* Task goal: Reproduce the material below word for word, leaving out the pictures.
────────
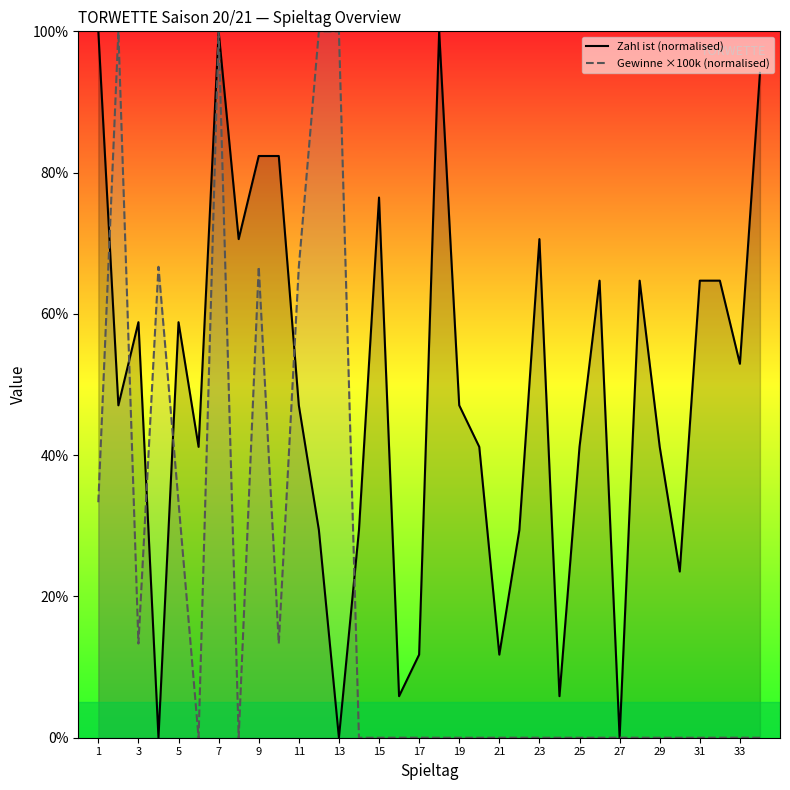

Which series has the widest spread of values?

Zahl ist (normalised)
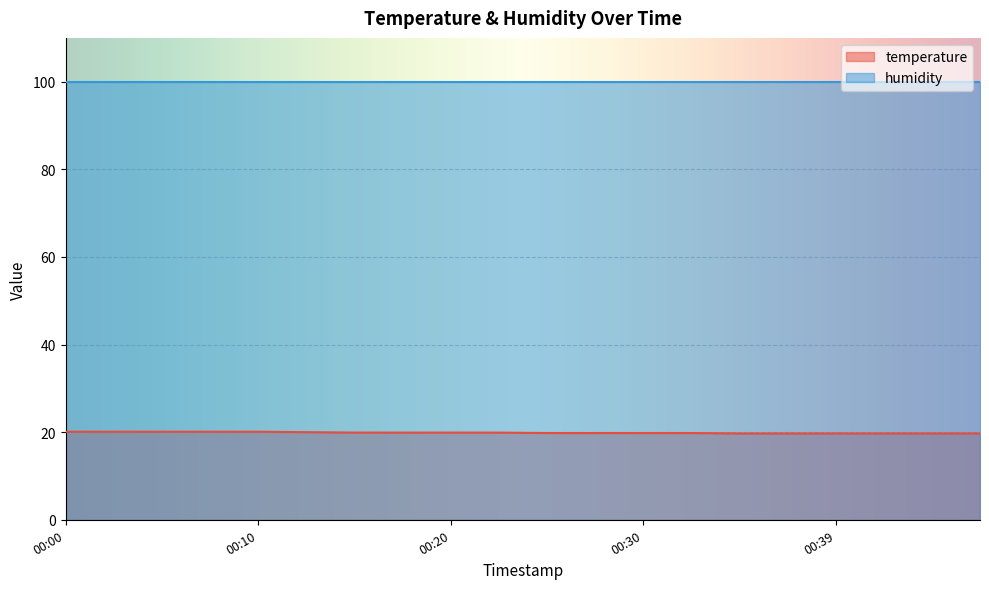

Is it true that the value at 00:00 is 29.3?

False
────────
* Written response:
Which series has the widest spread of values?

Zahl ist (normalised)

Is it true that the value at 00:00 is 29.3?

False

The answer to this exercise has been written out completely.